If she’s never going to trust me, if she’s set on hating me forever, she might as well hate me for the right reason. —printARC, p284
I’m sorry for never being what you needed. I’m sorry for doing it all wrong. I’m sorry for lying to you, and I’m sorry for telling you the way I did. I’m so sorry, baby, and I love you, and you are leaving. –printARC, p312
What I was surprised by was not only how much fun this novel was, but by how much Barnes surprised me. When I thought I was two steps ahead of Tess, I was actually just as lost and confused as she was. What that photo above doesn’t highlight is how many pages I have underlined and dog eared and how many scenes effected me or will stick with me for awhile. This is not only a book about family and growing up, but it is so much more than that. I cannot wait to see where Barnes goes in the second book. Hint: please feature more kissing.
A hidden book. A found cipher. A game begins . . . .
Twelve-year-old Emily is on the move again. Her family is relocating to San Francisco, home of her literary idol: Garrison Griswold, creator of the online sensation Book Scavenger, a game where books are hidden all over the country and clues to find them are revealed through puzzles. But Emily soon learns that Griswold has been attacked and is in a coma, and no one knows anything about the epic new game he had been poised to launch. Then Emily and her new friend James discover an odd book, which they come to believe is from Griswold and leads to a valuable prize. But there are others on the hunt for this book, and Emily and James must race to solve the puzzles Griswold left behind before Griswold’s attackers make them their next target. – Goodreads
Book Scavenger is one of the cutest middle grade books I have read in quite sometime. Book Scavenger is the story of Emily, who’s family is constantly on the move. Her family rarely lives in a place long enough for Emily to find friends with a goal to have 50 homes in 50 states for blog fodder. Emily and her older brother are over it, but how do you tell your parents that you’ve had enough? You don’t.
This time they are brought to San Francisco and Emily is thrilled. She participates in a book scavenger group and her literary idol, Garrison Griswold, lives there. What Emily doesn’t expect is to get caught up in the middle of a caper and form a new friendship while participating. I found this whole book to be just a really, really cute book and while I was annoyed at Emily’s parents for not seeing that their children had enough of moving, I also understand that if kids don’t say anything to parents, they don’t always get it.

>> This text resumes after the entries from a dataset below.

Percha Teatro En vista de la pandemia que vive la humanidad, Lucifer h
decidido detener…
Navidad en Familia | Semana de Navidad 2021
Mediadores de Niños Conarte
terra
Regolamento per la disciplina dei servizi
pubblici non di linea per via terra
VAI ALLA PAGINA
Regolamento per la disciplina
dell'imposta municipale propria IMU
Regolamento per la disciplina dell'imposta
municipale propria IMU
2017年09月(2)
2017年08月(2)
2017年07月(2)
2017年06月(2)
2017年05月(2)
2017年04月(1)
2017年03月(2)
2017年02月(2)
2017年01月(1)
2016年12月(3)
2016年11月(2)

But this isn’t the story of Emily being annoyed that they moved again. It’s the story of Emily, and her new friend James, that lives below her in the apartment. Between the two of them, their love of clues, and an old book the reader is taken on a journey that is unexpected not only for Emily, but also the reader. I was pleasantly surprised by the Book Scavenger and recommend it for anyone that enjoys mysteries.